Pro-Biya “committees” and more or less spontaneous support initiatives are already flourishing. As in 2011 – where 25,000 civil servants were recruited ahead of the presidential election – the “champion” of the CPDM multiplies the acts of “seduction of the electorate”, according to local political observers.
- Armed struggle –
On January 8, Mr. Biya created a faculty of medicine in Garoua, in the north of the country, as well as an Ecole Normale Supérieure in Bertoua (East).
In 2016, his government announced loudly that it would offer 500,000 computers to students. The distribution of these devices did not begin until the end of 2017 and will continue until June 2018, five months before the presidential scheduled between October and November.
In the face of the octogenarian president, a tense political and security situation has emerged in recent months in Cameroon, with the persistence of the attacks of the Boko Haram jihadists in the northern border of Nigeria, and on the other the serious degradation. of the crisis in the two English-speaking areas of North West and South West.
There, faced with a quasi-nonexistent political dialogue, and the repression of the authorities, the separatist protests turned to a quasi-guerrilla of low intensity. Yaoundé declared the “war” to secessionists, who on their side went from “self-defense” to a clear call to armed struggle.
According to an AFP count, based on official statements, 19 military and police have been killed since November, while pro-English social networks broadcast photos of civilians killed and villages sacked by the army. .
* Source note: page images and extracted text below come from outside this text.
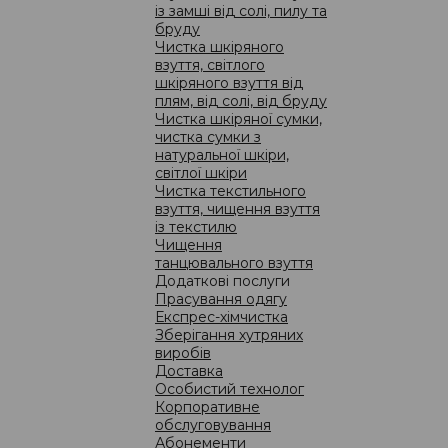
із замші від солі, пилу та
бруду
Чистка шкіряного
взуття, світлого
шкіряного взуття від
плям, від солі, від бруду
Чистка шкіряної сумки,
ЦІНИ
чистка сумки з
натуральної шкіри,
світлої шкіри
Чистка текстильного
взуття, чищення взуття
із текстилю
Чищення
танцювального взуття
про компанію
Додаткові послуги
Прасування одягу
новини
Експрес-хімчистка
акції
01133, Укр
Зберігання хутряних
послуги
+380 44 
виробів
Доставка
ціни
Особистий технолог
ПОЛІТИК
франчайзинг
Корпоративне
обслуговування
пункти прийому
Абонементи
“Cameroon is heading towards elections in a volatile political and security context,” said Hans De Marie Heungoup, researcher at the International Crisis Group (ICG), stressing that “the palpable political tension, instability in Anglophone regions, the persistence of Boko Haram attacks in the Extreme North and the non-consensus around the electoral game are all crisogenic factors likely to disrupt these elections.
- Fragmented opposition –
To counter the re-election of a president often criticized by his detractors for his long stays outside the country – especially in Switzerland – the Cameroonian political scene usually morose comes alive.
The main opposition party, the Anglophone party of the Social Democratic Front (SDF), has already announced that it will participate in the elections, but it is not clear whether its leader, Ni John Fru Ndi, will challenge Mr. Biya like three times in the past.
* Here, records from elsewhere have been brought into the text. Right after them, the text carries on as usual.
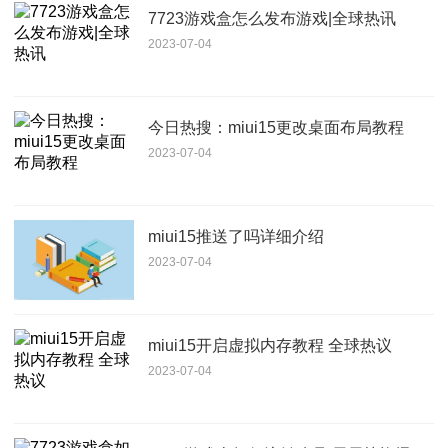
7723游戏盒怎么发布游戏|全球热讯
2023-07-04
今日热搜：miui15更改桌面布局教程
2023-07-04
miui15推送了吗详细介绍
2023-07-04
miui15开启虚拟内存教程 全球热议
2023-07-04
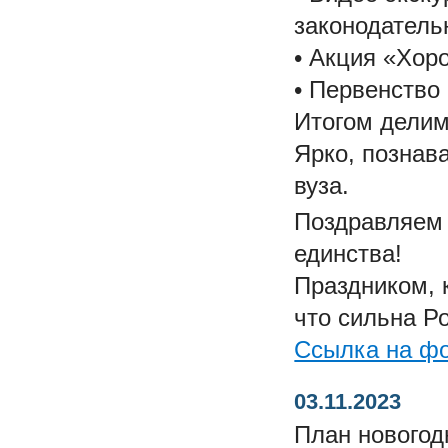
законодатель
• Акция «Хор
• Первенство
Итогом делим
Ярко, познав
вуза.
Поздравляем 
единства!
Праздником, 
что сильна Ро
Ссылка на ф
03.11.2023
План новогод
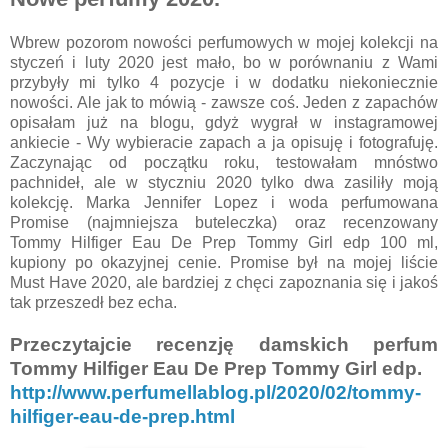
Wbrew pozorom nowości perfumowych w mojej kolekcji na
styczeń i luty 2020 jest mało, bo w porównaniu z Wami
przybyły mi tylko 4 pozycje i w dodatku niekoniecznie
nowości. Ale jak to mówią - zawsze coś. Jeden z zapachów
opisałam już na blogu, gdyż wygrał w instagramowej
ankiecie - Wy wybieracie zapach a ja opisuję i fotografuję.
Zaczynając od początku roku, testowałam mnóstwo
pachnideł, ale w styczniu 2020 tylko dwa zasiliły moją
kolekcję. Marka Jennifer Lopez i woda perfumowana
Promise (najmniejsza buteleczka) oraz recenzowany
Tommy Hilfiger Eau De Prep Tommy Girl edp 100 ml,
kupiony po okazyjnej cenie. Promise był na mojej liście
Must Have 2020, ale bardziej z chęci zapoznania się i jakoś
tak przeszedł bez echa.
Przeczytajcie recenzję damskich perfum
Tommy Hilfiger Eau De Prep Tommy Girl edp.
http://www.perfumellablog.pl/2020/02/tommy-
hilfiger-eau-de-prep.html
The eternal opponent of the Cameroonian president has just decided to run again as head of his party, despite his 76 years, his repeated electoral failures and the pleiad of candidates to take up the torch of the opposition. An internal party election must be held, with no fixed date for the time being.
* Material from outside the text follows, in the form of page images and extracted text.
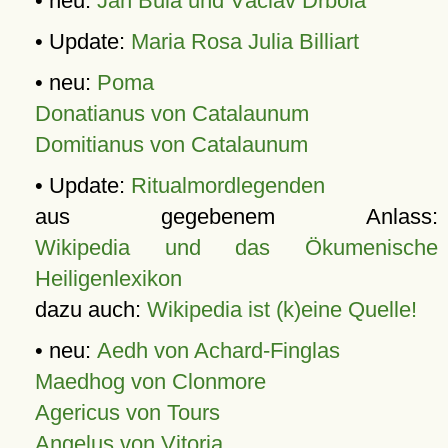
• neu:
Jan Bula und Václav Drbola
• Update:
Maria Rosa Julia Billiart
• neu:
Poma
Donatianus von Catalaunum
Domitianus von Catalaunum
• Update:
Ritualmordlegenden
aus gegebenem Anlass:
Wikipedia und das Ökumenische
Heiligenlexikon
dazu auch:
Wikipedia ist (k)eine Quelle!
• neu:
Aedh von Achard-Finglas
Maedhog von Clonmore
Agericus von Tours
Angelus von Vitoria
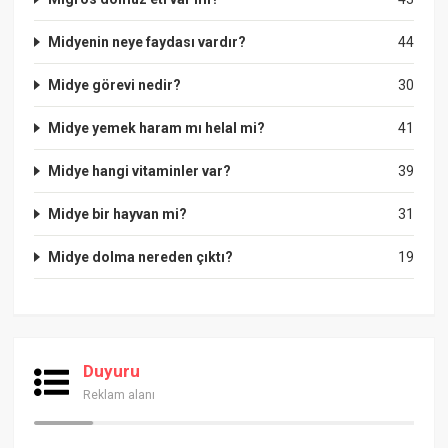
Midyenin neye faydası vardır?
44
Midye görevi nedir?
30
Midye yemek haram mı helal mi?
41
Midye hangi vitaminler var?
39
Midye bir hayvan mi?
31
Midye dolma nereden çıktı?
19
Duyuru
Reklam alanı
In December, a Catholic bishop, Samuel Kleda, president of the Episcopal Conference, spoke in favor of a “peaceful transition”. “If President Paul Biya loves this country, he should rather withdraw,” he said in an interview in the local press that did not go unnoticed.
Other candidates are already declared, such as the famous English lawyer Akere Muna – known for his commitment to the fight against corruption and supported by a platform of nine small opposition parties and civil society associations – the opponent Garga Haman Adji, third in the presidential election of 2011, or Bernard Njonga, known for his actions in favor of peasants.
Another group of opponents, including the young and popular Cabral Libi, also intends to organize primaries to choose his candidate. And the opposition Movement for the Renaissance of Cameroon (MRC) must choose in March its champion.
In anticipation of the polls, the Cameroonian electoral commission launched in January operations of revision of the electoral rolls, which officially counted at the end of 2017 more than 6 million registered.